• _EXERCISE BRIEF_
Reproduce verbatim the lines in the records starting with the line containing "scientific name: Euschistus servus" and going on through the last line of the records, both included.

• _DATA RECORDS_

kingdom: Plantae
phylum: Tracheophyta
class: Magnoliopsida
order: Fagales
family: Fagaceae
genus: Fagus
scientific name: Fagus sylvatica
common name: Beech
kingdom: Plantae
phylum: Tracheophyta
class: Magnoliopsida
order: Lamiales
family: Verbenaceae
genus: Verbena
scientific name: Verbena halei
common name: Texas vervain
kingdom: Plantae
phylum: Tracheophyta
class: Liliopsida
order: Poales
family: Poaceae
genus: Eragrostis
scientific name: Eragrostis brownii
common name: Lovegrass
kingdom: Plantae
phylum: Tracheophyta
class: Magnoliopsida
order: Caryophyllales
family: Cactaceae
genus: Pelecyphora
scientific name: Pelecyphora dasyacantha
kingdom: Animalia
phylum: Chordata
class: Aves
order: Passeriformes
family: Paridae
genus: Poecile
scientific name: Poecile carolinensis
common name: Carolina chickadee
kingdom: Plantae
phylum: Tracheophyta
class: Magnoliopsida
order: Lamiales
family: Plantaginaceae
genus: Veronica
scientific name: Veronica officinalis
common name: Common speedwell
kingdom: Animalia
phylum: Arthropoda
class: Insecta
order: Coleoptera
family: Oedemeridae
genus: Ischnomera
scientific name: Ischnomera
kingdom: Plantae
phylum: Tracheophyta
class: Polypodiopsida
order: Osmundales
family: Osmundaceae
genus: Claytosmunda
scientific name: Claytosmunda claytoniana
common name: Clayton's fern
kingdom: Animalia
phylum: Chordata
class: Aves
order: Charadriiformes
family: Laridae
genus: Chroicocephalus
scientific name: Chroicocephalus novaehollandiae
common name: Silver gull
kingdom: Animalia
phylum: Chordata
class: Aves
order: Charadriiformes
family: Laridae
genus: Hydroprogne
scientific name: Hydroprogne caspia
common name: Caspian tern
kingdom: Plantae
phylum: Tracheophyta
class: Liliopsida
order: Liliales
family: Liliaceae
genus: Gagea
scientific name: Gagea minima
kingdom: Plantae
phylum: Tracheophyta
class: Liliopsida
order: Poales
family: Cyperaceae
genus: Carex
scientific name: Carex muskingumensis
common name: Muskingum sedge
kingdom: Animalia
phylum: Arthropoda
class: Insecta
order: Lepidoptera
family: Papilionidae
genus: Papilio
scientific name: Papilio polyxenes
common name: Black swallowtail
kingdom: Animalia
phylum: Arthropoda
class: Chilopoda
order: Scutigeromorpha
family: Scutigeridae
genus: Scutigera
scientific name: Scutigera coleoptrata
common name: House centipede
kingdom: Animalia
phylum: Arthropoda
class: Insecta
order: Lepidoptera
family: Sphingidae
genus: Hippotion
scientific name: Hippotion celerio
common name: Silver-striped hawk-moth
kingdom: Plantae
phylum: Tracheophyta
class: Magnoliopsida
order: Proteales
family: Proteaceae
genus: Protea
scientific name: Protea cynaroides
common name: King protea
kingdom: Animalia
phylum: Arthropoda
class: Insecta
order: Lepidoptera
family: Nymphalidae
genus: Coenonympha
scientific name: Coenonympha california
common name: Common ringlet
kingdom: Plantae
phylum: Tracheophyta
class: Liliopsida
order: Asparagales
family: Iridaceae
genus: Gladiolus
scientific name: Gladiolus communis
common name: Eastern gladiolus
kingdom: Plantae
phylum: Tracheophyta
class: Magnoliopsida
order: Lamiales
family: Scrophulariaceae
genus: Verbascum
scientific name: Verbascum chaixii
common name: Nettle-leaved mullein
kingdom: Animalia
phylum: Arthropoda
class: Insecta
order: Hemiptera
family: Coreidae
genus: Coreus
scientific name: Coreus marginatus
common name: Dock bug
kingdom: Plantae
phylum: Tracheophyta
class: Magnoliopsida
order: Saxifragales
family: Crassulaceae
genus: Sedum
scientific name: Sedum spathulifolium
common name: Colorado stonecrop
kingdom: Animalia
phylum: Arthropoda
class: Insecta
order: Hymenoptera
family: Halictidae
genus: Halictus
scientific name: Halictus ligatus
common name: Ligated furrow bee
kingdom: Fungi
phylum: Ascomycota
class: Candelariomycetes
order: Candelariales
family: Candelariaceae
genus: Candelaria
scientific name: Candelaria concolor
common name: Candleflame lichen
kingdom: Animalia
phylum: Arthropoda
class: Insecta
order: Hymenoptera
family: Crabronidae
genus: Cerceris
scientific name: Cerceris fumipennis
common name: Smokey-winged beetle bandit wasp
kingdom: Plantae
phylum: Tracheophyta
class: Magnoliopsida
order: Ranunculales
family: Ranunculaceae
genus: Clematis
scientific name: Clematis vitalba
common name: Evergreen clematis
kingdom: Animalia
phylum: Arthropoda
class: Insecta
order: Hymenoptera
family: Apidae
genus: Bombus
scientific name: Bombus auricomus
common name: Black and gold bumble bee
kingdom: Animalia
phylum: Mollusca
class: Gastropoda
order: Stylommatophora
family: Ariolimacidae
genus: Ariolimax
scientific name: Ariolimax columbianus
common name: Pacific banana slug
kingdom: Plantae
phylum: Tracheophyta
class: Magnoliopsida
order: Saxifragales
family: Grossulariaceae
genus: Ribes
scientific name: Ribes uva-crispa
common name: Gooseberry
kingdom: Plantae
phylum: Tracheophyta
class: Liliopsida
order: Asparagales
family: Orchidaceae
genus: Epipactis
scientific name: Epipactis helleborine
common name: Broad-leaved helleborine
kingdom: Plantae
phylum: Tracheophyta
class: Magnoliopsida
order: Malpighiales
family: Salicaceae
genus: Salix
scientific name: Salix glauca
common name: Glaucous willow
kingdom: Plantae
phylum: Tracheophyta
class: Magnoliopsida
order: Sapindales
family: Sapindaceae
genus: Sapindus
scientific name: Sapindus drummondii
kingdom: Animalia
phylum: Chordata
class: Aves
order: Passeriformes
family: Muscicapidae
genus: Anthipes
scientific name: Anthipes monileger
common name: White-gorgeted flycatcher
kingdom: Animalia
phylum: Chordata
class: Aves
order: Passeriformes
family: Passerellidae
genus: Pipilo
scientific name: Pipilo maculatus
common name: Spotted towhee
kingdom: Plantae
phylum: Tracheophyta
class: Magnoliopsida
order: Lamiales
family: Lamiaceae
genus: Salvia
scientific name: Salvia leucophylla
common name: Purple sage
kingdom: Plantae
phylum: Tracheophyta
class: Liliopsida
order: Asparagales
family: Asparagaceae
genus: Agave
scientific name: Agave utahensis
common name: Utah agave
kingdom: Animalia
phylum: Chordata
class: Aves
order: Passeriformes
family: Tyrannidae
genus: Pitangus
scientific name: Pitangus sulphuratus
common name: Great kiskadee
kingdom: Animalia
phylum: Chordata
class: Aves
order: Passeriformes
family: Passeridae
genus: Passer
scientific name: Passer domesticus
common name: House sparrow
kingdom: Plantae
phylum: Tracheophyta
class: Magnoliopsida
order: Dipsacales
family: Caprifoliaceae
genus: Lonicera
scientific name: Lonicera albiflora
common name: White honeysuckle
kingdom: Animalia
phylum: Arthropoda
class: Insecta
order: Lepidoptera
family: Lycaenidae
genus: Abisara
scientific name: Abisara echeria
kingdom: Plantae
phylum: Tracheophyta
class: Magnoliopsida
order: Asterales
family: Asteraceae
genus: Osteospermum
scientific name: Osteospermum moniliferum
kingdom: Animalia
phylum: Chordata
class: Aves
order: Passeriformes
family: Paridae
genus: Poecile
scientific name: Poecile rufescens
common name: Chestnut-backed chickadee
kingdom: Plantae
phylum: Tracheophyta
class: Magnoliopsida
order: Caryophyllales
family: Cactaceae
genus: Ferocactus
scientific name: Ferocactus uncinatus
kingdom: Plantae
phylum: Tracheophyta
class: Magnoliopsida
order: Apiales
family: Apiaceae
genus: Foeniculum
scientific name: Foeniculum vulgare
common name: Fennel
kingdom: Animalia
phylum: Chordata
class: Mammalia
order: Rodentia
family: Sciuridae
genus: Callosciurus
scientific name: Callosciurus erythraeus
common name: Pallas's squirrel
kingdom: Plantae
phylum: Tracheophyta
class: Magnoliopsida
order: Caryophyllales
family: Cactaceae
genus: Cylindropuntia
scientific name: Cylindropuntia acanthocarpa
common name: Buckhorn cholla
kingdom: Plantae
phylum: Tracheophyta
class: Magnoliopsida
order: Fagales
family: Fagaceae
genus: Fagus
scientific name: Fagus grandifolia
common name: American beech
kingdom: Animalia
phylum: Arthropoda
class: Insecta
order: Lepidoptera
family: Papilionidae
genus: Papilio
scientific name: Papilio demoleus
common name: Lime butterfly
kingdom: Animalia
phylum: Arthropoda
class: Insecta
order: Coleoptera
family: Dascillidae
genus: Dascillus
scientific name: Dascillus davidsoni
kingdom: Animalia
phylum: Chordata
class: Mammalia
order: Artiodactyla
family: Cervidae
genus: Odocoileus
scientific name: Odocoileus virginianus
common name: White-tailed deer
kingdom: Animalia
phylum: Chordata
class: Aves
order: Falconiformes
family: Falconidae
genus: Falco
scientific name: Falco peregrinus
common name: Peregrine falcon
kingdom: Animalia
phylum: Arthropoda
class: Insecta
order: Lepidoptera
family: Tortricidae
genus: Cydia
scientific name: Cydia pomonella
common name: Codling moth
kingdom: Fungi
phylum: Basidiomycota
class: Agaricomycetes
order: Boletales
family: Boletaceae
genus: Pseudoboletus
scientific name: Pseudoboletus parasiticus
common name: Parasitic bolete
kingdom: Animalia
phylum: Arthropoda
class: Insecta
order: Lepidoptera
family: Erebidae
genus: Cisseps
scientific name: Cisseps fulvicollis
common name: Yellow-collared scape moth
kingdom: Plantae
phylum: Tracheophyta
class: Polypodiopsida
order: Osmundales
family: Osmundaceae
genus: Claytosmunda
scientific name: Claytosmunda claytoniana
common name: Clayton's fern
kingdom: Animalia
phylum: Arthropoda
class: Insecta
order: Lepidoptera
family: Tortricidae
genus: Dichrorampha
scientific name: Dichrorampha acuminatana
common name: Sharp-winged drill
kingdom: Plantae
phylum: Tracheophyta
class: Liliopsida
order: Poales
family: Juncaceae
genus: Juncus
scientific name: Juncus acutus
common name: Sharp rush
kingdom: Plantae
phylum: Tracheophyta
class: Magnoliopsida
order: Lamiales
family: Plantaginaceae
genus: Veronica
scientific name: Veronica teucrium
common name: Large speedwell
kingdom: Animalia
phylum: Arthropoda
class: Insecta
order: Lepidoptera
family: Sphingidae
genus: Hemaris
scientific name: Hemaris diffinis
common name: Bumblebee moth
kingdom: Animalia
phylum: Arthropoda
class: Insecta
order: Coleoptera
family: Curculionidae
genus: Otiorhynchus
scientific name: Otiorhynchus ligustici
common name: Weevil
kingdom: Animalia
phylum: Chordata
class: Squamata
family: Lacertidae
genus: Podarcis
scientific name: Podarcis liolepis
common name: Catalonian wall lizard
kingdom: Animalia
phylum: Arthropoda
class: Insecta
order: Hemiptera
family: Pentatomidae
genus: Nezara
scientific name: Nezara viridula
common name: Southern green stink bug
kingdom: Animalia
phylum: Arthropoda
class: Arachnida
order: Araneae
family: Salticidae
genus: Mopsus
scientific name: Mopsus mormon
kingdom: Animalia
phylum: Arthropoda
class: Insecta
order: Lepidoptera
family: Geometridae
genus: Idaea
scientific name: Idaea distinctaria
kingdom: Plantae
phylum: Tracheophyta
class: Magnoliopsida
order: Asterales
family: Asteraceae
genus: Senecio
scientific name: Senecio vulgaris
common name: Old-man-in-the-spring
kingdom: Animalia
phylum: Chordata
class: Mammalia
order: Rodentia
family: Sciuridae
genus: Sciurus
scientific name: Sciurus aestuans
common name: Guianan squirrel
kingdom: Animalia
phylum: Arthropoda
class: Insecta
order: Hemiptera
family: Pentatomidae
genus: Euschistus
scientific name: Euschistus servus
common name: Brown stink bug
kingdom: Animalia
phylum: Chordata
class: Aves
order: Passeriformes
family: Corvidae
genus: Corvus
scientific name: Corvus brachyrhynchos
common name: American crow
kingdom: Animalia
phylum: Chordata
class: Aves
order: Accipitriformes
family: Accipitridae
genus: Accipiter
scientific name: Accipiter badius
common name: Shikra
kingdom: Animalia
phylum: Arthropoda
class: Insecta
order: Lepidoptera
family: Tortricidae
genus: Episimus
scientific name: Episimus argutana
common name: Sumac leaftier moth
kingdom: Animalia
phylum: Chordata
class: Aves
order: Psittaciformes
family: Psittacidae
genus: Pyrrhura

• _RESULT BELOW_
scientific name: Euschistus servus
common name: Brown stink bug
kingdom: Animalia
phylum: Chordata
class: Aves
order: Passeriformes
family: Corvidae
genus: Corvus
scientific name: Corvus brachyrhynchos
common name: American crow
kingdom: Animalia
phylum: Chordata
class: Aves
order: Accipitriformes
family: Accipitridae
genus: Accipiter
scientific name: Accipiter badius
common name: Shikra
kingdom: Animalia
phylum: Arthropoda
class: Insecta
order: Lepidoptera
family: Tortricidae
genus: Episimus
scientific name: Episimus argutana
common name: Sumac leaftier moth
kingdom: Animalia
phylum: Chordata
class: Aves
order: Psittaciformes
family: Psittacidae
genus: Pyrrhura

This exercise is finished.